Currently, I have a neural network, built in tensorflow that is used to classify time sequence data into one of 6 categories. The network is composed of:
2 fully connected layers -> LSTM unit -> softmax -> output
All layers have regularization in the form of dropout and or layer normalization. In order to speed up the training process, I am using mini-batching of the data, where the mini-batch size = # of categories = 6. Each mini-batch contains exactly one sample for each of the 6 categories, arranged randomly in the mini-batch. Below is the feed-forward code, where x is of shape [batch_size, number of time steps, number of features], and the various get commands are simple definitions for creating standard fully connected layers and LSTM units with regularization.
def getFullyConnected(input ,hidden ,dropout, layer, phase):
weight = tf.Variable(tf.random_normal([input.shape.dims[1].value,hidden]), name="weight_layer"+str(layer))
bias = tf.Variable(tf.random_normal([1]), name="bias_layer"+str(layer))
layer = tf.add(tf.matmul(input, weight), bias)
layer = tf.contrib.layers.batch_norm(layer,
center=True, scale=True,
is_training=phase)
layer = tf.minimum(tf.nn.relu(layer), FLAGS.relu_clip)
layer = tf.nn.dropout(layer, (1.0 - dropout))
return layer
def RNN(x, weights, biases, time_steps):
#shape the input as [batch_size*time_steps, input_depth]
x = tf.reshape(x, [-1,input_depth])
layer1 = getFullyConnected(input=x, hidden=16, dropout=full_drop, layer=1, phase=True)
layer2 = getFullyConnected(input=layer1, hidden=input_depth*3, dropout=full_drop, layer=2, phase=True)
rnn_input = tf.reshape(layer2, [-1,time_steps,input_depth*3])
# 1-layer LSTM with n_hidden units.
LSTM_cell = getLSTMcell(n_hidden)
#generate prediction
outputs, state = tf.nn.dynamic_rnn(LSTM_cell,
rnn_input,
dtype=tf.float32,
time_major=False)
#good old tensorboard saves
tf.summary.histogram('weight', weights['out'])
tf.summary.histogram('bias',biases['out'])
#there are time_steps outputs, but only grab the last output for the classification
return tf.sigmoid(tf.matmul(outputs[:,-1,:], weights['out']) + biases['out'])
Surprisingly, this network trained extremely well giving me about 99.75% accuracy on my test data (which the trained network had never seen).

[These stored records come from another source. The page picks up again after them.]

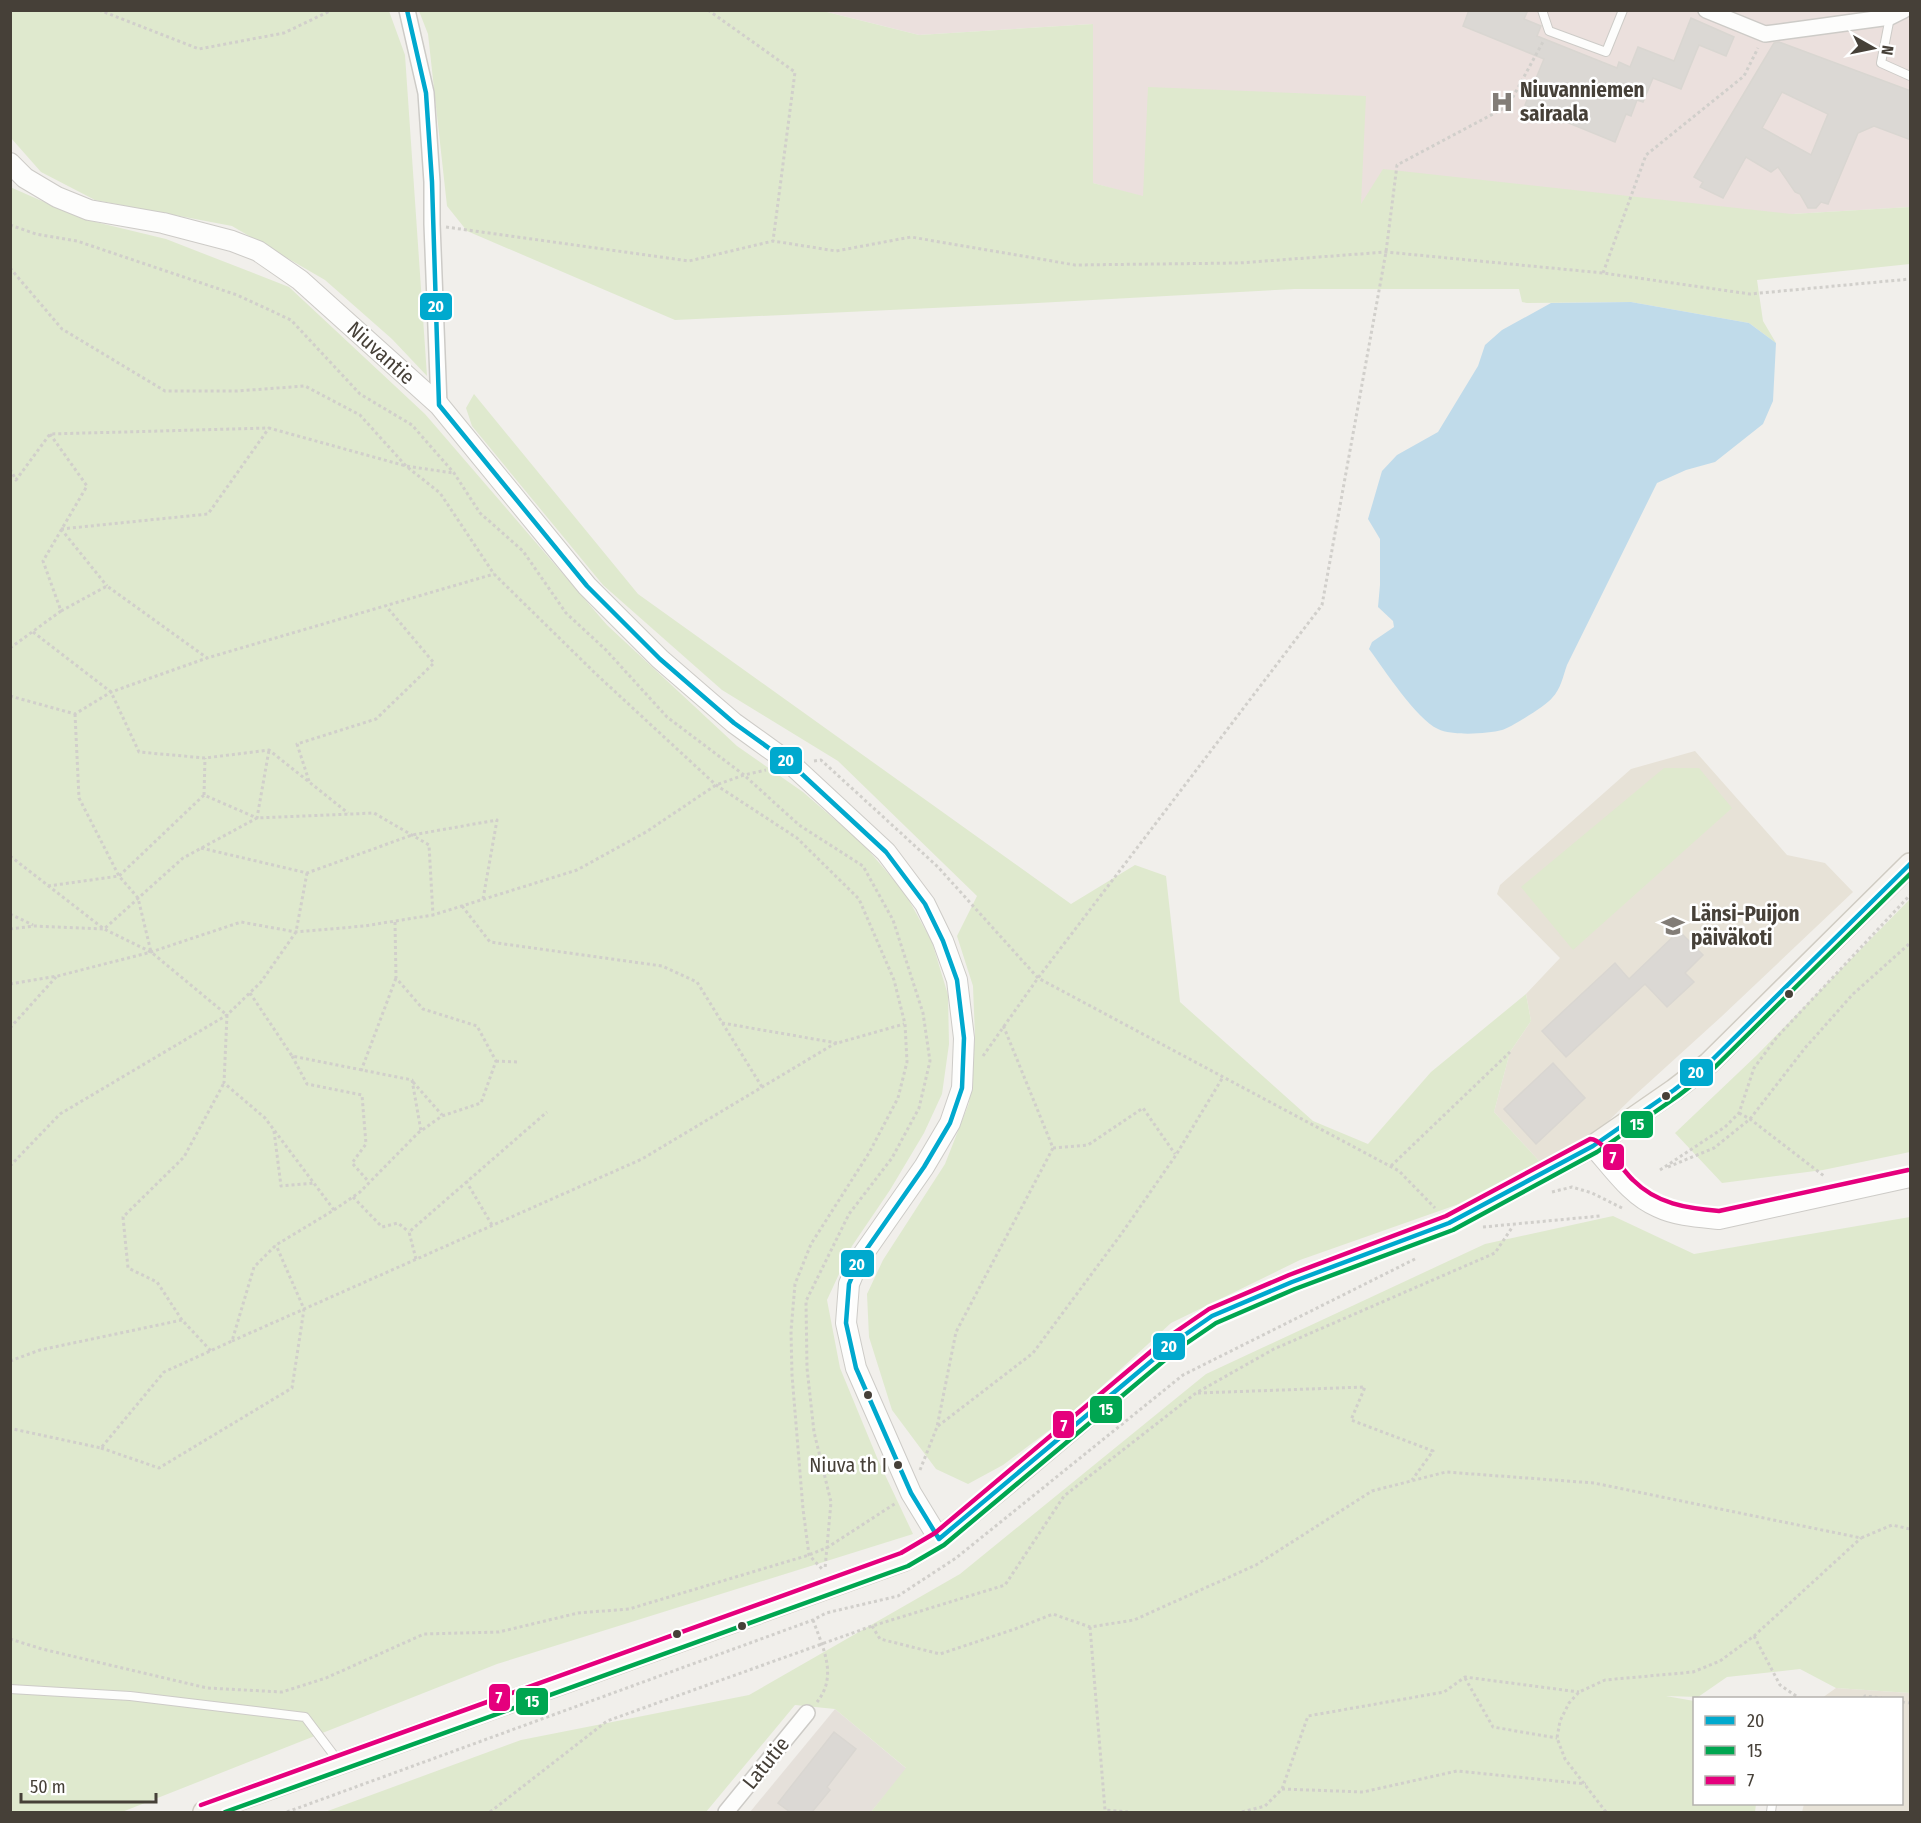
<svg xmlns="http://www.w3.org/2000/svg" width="1921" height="1823" viewBox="0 0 1921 1823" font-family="'Fira Sans Condensed',sans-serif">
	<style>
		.residential { fill: #e5e0da }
		.education { fill: #e7e2d7 }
		.medical { fill: #ebe0dd }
		.green { fill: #dfe9ce }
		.water { fill: #c0dbea }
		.building { fill: #dbd8d4; stroke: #d9d6d1; stroke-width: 1.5; fill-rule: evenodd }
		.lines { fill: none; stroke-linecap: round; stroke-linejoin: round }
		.service-casing { stroke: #cdcbc7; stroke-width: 10 }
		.minor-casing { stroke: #cdcbc7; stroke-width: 18 }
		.tertiary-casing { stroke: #cdcbc7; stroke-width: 22 }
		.secondary-casing { stroke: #d0ccc3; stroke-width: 24 }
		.path { stroke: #d1cfcb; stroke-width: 3; stroke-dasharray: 3 3; stroke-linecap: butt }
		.service { stroke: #fdfdfc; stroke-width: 8 }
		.minor { stroke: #fdfdfc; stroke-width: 15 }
		.tertiary { stroke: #fdfdfc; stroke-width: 20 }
		.secondary { stroke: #f6f4f0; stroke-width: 21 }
		.bus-1-casing { stroke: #fff; stroke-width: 9 }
		.bus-2-casing { stroke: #fff; stroke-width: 9 }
		.bus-3-casing { stroke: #fff; stroke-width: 9 }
		.bus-1 { stroke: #00a9ce; stroke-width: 4.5 }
		.bus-2 { stroke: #00a651; stroke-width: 4.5 }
		.bus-3 { stroke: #e5007d; stroke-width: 4.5 }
		.bus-dot { fill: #464038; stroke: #fff; stroke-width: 2 }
		.labels { text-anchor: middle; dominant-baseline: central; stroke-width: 5; stroke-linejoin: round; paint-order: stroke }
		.bus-label { font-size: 20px; fill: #464038; stroke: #fff; text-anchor: end }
		.poi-label { font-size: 21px; font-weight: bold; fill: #464038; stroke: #fff; text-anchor: start }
		.street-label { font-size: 21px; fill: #464038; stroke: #fff }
		.line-badge { stroke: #fff; stroke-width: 2 }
		.badge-label { font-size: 16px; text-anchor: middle; font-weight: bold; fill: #fff }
	</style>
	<rect width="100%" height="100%" fill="#f1efeb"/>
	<!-- residential -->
	<path class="residential" d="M835 1709 907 1769 871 1812H750Z"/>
	<!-- education -->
	<path class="education" d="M1695 751 1787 855 1825 863 1853 892 1721 1017 1634 1096 1590 1139 1540 1162 1494 1112 1510 1052 1531 1021 1526 994 1560 958 1497 894 1500 885 1631 769Z
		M1836 1688 1910 1693V1812H1802L1804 1804H1902V1698H1822Z"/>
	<!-- medical -->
	<path class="medical" d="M823 11H1910V207L1792 214 1361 206 1143 197 1093 183V24L919 35Z"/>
	<!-- green -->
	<path class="green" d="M10 11H389L405 55 427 376 392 339 325 280 232 226 95 200 41 172 11 138Z
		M419 11H823L919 35 1093 24V183L1143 196 1148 87 1366 96 1361 204 1383 169 1792 214 1910 207V264L1757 280 1763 321 1776 343 1749 323 1631 302 1527 303 1522 302 1519 289H1295L1019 304 675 320 467 231 447 206 428 34Z
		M10 187 83 219 166 239 289 287 425 414 607 625 737 746 803 792 863 844 905 893 932 942 948 995 949 1044 942 1094 924 1133 890 1190 852 1246 827 1300 840 1368 878 1460 913 1534 497 1664 122 1812H11Z
		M474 394 638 594 1071 904 1135 865 1166 876 1180 1002 1313 1121 1368 1144 1431 1072 1526 994 1531 1021 1510 1052 1494 1112 1540 1162 1459 1204 1300 1260 1171 1323 1075 1411 1003 1465 968 1484 936 1469 892 1410 869 1337 867 1294 883 1260 945 1164 969 1103 975 1036 973 986 957 936 977 896 838 761 722 690 603 585 472 426 466 408Z
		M1664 768H1699L1732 808 1573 950 1521 887Z
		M1910 899V1152L1823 1170 1722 1183 1675 1133 1757 1055Z
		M1613 1216 1694 1254 1910 1217V1693L1836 1688 1800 1669 1727 1677 1698 1697 1666 1696 1694 1701V1804H1756L1755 1812H871L906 1768 835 1709 795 1705 706 1812H325L521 1740 749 1695 960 1574 1206 1374 1485 1244Z"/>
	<!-- water -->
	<path class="water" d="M1631 302 1749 323 1776 343 1773 401 1763 424 1715 462 1686 470 1657 483 1567 665C1563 676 1561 689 1552 698 1547 705 1510 728 1502 730 1487 734 1452 736 1438 729 1416 719 1384 669 1369 649L1372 642 1394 627 1393 621 1378 607 1380 585V539L1368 519 1382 471 1397 455 1438 432 1478 366 1485 345 1502 330 1551 303Z"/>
	<!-- building -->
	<path class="building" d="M1469 10H1528L1524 19 1541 26 1537 36 1617 68 1619 62 1630 67 1638 47 1674 61 1691 18 1734 37 1726 56 1699 45 1681 89 1653 78 1643 102 1637 100 1631 116 1626 114 1615 142 1525 105 1544 59 1463 26Z
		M1779 42 1911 91V140L1874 126 1858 133 1828 204 1821 202 1816 208H1808L1800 194 1795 192 1778 167 1771 172 1746 157 1723 198 1700 187 1703 182 1694 177 1774 43ZM1782 92 1828 114 1811 155 1762 128Z
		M1679 931 1703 955 1685 973 1694 982 1667 1007 1645 984 1566 1057 1542 1031 1615 963 1629 979Z
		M1553 1063 1585 1098 1536 1144 1504 1109Z
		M834 1732 856 1749 827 1787 830 1790 812 1812H790L778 1803Z"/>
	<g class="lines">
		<!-- service casing -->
		<g class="service-casing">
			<path id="service" d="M1542 10 1549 31 1606 52 1623 10
				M1890 17 1881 63 1910 76
				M10 1689 130 1696 305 1717 339 1762
				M1771 1812 1772 1804"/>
		</g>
		<!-- minor casing -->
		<g class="minor-casing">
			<path id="minor" d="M407 10 426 93 432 182V224L439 405
				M1706 10 1765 34 1890 17 1904 10
				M726 1812 807 1713"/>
		</g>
		<!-- tertiary casing -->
		<g class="tertiary-casing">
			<path id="tertiary" d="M10 163 25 178 57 197 89 210 163 223 232 241 258 251 300 280 439 405 587 586 660 659 734 723 791 764 886 852 925 904 943 941 957 980 964 1038 962 1088 950 1123 924 1167 859 1260 849 1284 846 1323 856 1368 911 1493 939 1539
				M1593 1146C1612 1167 1631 1196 1658 1207 1677 1216 1699 1217 1719 1219L1910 1177"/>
		</g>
		<!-- secondary casing -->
		<g class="secondary-casing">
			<path id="secondary" d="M204 1812 904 1560 939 1539 1011 1480 1173 1343 1212 1316 1292 1282 1449 1223 1593 1146 1674 1090 1709 1063 1910 864"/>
		</g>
		<!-- path -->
		<path class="path" d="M99 10 199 49 284 33 332 10
			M708 10 795 72 773 241
			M10 225 36 234 77 241 237 295 291 320 360 394 412 425 454 473 480 513 523 551 566 613 606 650 667 717 744 775 766 770
			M446 227 689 261 773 241 836 251 911 237 1075 265 1239 263 1386 252 1603 273 1750 294 1910 279
			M10 268 62 329 165 391H237L305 386 360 415 406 466 440 493 494 574 596 674 716 785 797 838 859 899 894 980 905 1024 907 1062 898 1098 869 1153 811 1244 795 1284 791 1331 792 1375 803 1509 809 1555 822 1569
			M1603 273 1646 155 1744 76 1758 48
			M10 469 16 480 50 434 269 428 406 466 453 473
			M61 529 208 514 269 428
			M61 529 107 586
			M61 611 107 586 207 658
			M33 632 111 692 139 752 205 758 269 750 348 813
			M10 648 61 611 43 561 87 486 50 434
			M10 696 75 714 111 692 207 658 494 574
			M75 714 79 798 119 876 138 898 151 952
			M814 761 821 760 938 867 1038 978 1399 1171 1435 1208
			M309 781 297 744 376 719 434 663 386 606
			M204 795 205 758
			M201 848 307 873 412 835 497 820 483 899
			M10 856 104 929 151 952 227 1015 224 1083 265 1118 334 1210 276 1245 254 1267 232 1341 164 1372 101 1448 13 1429 10 1430
			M48 886 119 876 204 795 257 818 269 750
			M462 906 490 942 662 966 697 982 762 1087
			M10 914 33 925
			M10 929 34 926 104 929 183 858 257 818 374 813 429 845 433 915
			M10 984 58 976 151 952 241 922 296 932 364 926 433 915 577 870 646 832 716 785 744 775 799 825 863 866 893 920 923 1013 930 1061 919 1108 892 1158 849 1214 806 1301 807 1368 814 1432 831 1502 825 1569
			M250 993 292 1056 412 1080 421 1131
			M722 1023 837 1043
			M10 1028 56 977
			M292 1056 307 1084 362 1095 366 1144 352 1163 369 1182
			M983 1056 1038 978 1322 605 1386 252 1397 165 1508 106 1544 40
			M496 1061 518 1062
			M361 1071 396 978
			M413 1082 442 1115
			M1739 1113 1750 1119 1824 1176
			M274 1131 281 1186 314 1183
			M1053 1148 1088 1145 1143 1108 1175 1154
			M10 1166 60 1114 227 1015 261 982 296 932 307 873
			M1391 1166 1510 1052
			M1668 1167 1714 1148 1750 1119 1805 1048 1853 994 1910 943
			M1660 1170 1725 1127 1739 1113 1754 1068 1777 1037 1910 895
			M466 1181 492 1225
			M1552 1192 1572 1187 1592 1193 1624 1209
			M353 1197 382 1227 398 1223 409 1232
			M334 1210 360 1192 418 1133 442 1116 481 1103 496 1061 477 1026 423 1009 396 978 395 922
			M1483 1227 1600 1216
			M416 1259 409 1232 547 1112
			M182 1320 157 1282 128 1268 123 1217 184 1157 224 1083
			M232 1341 642 1159 834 1044 904 1024
			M10 1361 40 1350 182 1320 211 1351
			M1198 1393 1365 1387 1351 1420 1433 1451 1412 1480
			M938 1426 1033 1353 1122 1233 1176 1155 1223 1077
			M101 1448 159 1468 292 1388 304 1309 276 1245
			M920 1470 937 1427 956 1332 1053 1148 1003 1025
			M813 1620C823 1648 838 1676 817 1702
			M872 1626 880 1639 940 1654 1015 1629 1053 1614 1090 1627 1134 1620 1256 1565 1372 1491 1446 1472 1594 1483 1861 1538 1892 1525 1910 1529
			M1090 1627 1105 1810 1128 1812
			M1754 1636 1780 1685 1799 1698
			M10 1639 42 1649 207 1688 282 1692 326 1678 424 1634 499 1632 578 1613 629 1609 809 1555 828 1547 896 1503
			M1465 1678 1493 1727 1557 1738
			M1864 1698 1865 1696 1882 1698
			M1902 1702 1910 1703
			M1282 1789 1363 1792 1457 1771 1586 1784
			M287 1812 813 1620 826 1613 898 1596 956 1558 1183 1375 1417 1258
			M490 1812 607 1721 872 1626 1005 1585 1064 1496 1196 1393 1274 1349 1495 1253 1513 1226
			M1242 1812 1265 1806 1282 1789 1308 1716 1444 1692 1465 1677 1579 1692
			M1606 1812 1565 1759 1557 1738 1560 1721 1569 1703 1579 1692 1605 1680 1693 1672 1720 1661 1754 1636 1861 1538"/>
		<!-- service -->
		<use href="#service" class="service"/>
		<!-- minor -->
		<use href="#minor" class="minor"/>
		<!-- tertiary -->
		<use href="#tertiary" class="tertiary"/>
		<!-- secondary -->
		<use href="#secondary" class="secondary"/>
		<!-- bus-1 casing -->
		<g class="bus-1-casing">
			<path id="bus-1" d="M407 10 426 93 432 182 439 405 587 586 660 659 734 723 791 764 886 852 925 904 943 941 957 980 964 1038 962 1088 950 1123 924 1167 859 1260 849 1284 846 1323 856 1368 911 1493 939 1539 1173 1343 1212 1316 1292 1282 1449 1223 1593 1146 1674 1090 1709 1063 1910 864"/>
		</g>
		<!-- bus-2 casing -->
		<g class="bus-2-casing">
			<path id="bus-2" d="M225 1812 908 1566 944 1545 1178 1349 1216 1323 1295 1289 1453 1230 1597 1152 1678 1096 1714 1068 1910 874"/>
		</g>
		<!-- bus-3 casing -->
		<g class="bus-3-casing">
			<path id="bus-3" d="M201 1805 901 1553 935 1533 1168 1337 1209 1309 1289 1275 1446 1216 1590 1139C1602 1138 1623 1171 1633 1180 1657 1204 1686 1208 1719 1211L1908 1170"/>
		</g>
		<!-- bus-1 -->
		<use href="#bus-1" class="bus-1"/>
		<!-- bus-2 -->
		<use href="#bus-2" class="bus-2"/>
		<!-- bus-3 -->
		<use href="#bus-3" class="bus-3"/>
	</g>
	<!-- icons -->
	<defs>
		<g id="hospital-bare" transform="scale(1.8)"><path d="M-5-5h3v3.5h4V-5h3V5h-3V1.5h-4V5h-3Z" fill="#827d77" stroke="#fff" stroke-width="2.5" paint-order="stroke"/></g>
		<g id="school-bare" transform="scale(1.8)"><path d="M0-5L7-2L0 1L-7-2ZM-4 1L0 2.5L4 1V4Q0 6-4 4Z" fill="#827d77" stroke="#fff" stroke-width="2.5" paint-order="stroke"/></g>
	</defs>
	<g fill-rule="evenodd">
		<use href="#hospital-bare" x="1502" y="102"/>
		<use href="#school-bare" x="1673" y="926"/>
	</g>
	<!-- markers -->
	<g class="bus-dot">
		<circle cx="1789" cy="994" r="5"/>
		<circle cx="1666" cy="1096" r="5"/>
		<circle cx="868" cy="1395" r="5"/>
		<circle cx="898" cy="1465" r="5"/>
		<circle cx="742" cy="1626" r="5"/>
		<circle cx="677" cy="1634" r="5"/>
	</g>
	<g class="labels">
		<!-- bus labels -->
		<g class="bus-label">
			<text x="887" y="1465">Niuva th I</text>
		</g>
		<!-- poi labels -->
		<g class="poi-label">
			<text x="1520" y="90">Niuvanniemen<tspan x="1520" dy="24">sairaala</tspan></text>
			<text x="1691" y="914">Länsi-Puijon<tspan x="1691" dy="24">päiväkoti</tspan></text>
		</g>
		<!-- street labels -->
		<g class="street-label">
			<text transform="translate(381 353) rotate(42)">Niuvantie</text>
			<text transform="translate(766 1763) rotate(-51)">Latutie</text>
		</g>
	</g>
	<g class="line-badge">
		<rect x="419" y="292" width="34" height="29" rx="6" fill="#00a9ce"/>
		<rect x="769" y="746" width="34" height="29" rx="6" fill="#00a9ce"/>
		<rect x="1679" y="1058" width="35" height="29" rx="6" fill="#00a9ce"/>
		<rect x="1620" y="1110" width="34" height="29" rx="6" fill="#00a651"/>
		<rect x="1602" y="1143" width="23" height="28" rx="6" fill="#e5007d"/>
		<rect x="840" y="1249" width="35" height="29" rx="6" fill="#00a9ce"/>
		<rect x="1152" y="1332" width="34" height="29" rx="6" fill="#00a9ce"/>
		<rect x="1089" y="1395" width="34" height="29" rx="6" fill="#00a651"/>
		<rect x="1052" y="1410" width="23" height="29" rx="6" fill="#e5007d"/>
		<rect x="488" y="1683" width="23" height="29" rx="6" fill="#e5007d"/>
		<rect x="515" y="1687" width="34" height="29" rx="6" fill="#00a651"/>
	</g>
	<g class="badge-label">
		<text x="436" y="312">20</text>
		<text x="786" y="766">20</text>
		<text x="1696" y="1078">20</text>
		<text x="1637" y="1130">15</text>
		<text x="1613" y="1163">7</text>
		<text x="857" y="1270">20</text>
		<text x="1169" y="1352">20</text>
		<text x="1106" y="1415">15</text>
		<text x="1064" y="1431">7</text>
		<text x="499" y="1703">7</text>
		<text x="532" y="1707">15</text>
	</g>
	<!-- border -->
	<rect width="1921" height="1823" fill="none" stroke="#464038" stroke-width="24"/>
	<!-- legend -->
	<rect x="1693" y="1697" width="210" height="108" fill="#ffffff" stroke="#b5b3af" stroke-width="1.5"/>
	<rect x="1705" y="1716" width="30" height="9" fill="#00a9ce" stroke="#b5b3af" stroke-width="1.5"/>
	<text x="1747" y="1727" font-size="18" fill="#464038">20</text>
	<rect x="1705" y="1746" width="30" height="9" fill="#00a651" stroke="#b5b3af" stroke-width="1.5"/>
	<text x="1747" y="1757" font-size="18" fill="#464038">15</text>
	<rect x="1705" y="1776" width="30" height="9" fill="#e5007d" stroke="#b5b3af" stroke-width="1.5"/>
	<text x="1747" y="1787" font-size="18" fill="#464038">7</text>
	<!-- north arrow -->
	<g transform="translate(1873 48) rotate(99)" stroke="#ffffff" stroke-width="4.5" paint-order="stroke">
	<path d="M0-4.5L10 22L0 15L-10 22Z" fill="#464038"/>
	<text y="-9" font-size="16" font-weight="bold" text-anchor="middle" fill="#464038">N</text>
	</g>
	<!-- scale -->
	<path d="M21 1793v9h135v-9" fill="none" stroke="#464038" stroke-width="3"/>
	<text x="30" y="1793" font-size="18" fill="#464038" stroke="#ffffff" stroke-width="4.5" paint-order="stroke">50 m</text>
</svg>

However, it only scored this high when I fed the training data into the network with a mini-batch size the same as during training, 6. If I only fed the training data one sample at a time (mini-batch size = 1), the network was scoring around 60%. What is weird is that, if I train the network with only single samples (mini-batch size = 1), the trained network works perfectly fine with high accuracy once the network is trained. This leads me to the weird conclusion that the network is almost learning to utilize the batch size in its learning, so much so that it becomes dependent on the mini-batch to classify correctly.
Is it a thing for a deep network to become dependent on the size of the mini-batch during training, so much that the final trained network will require input data to have the same mini-batch size just to perform correctly?
All ideas or thoughts would be loved!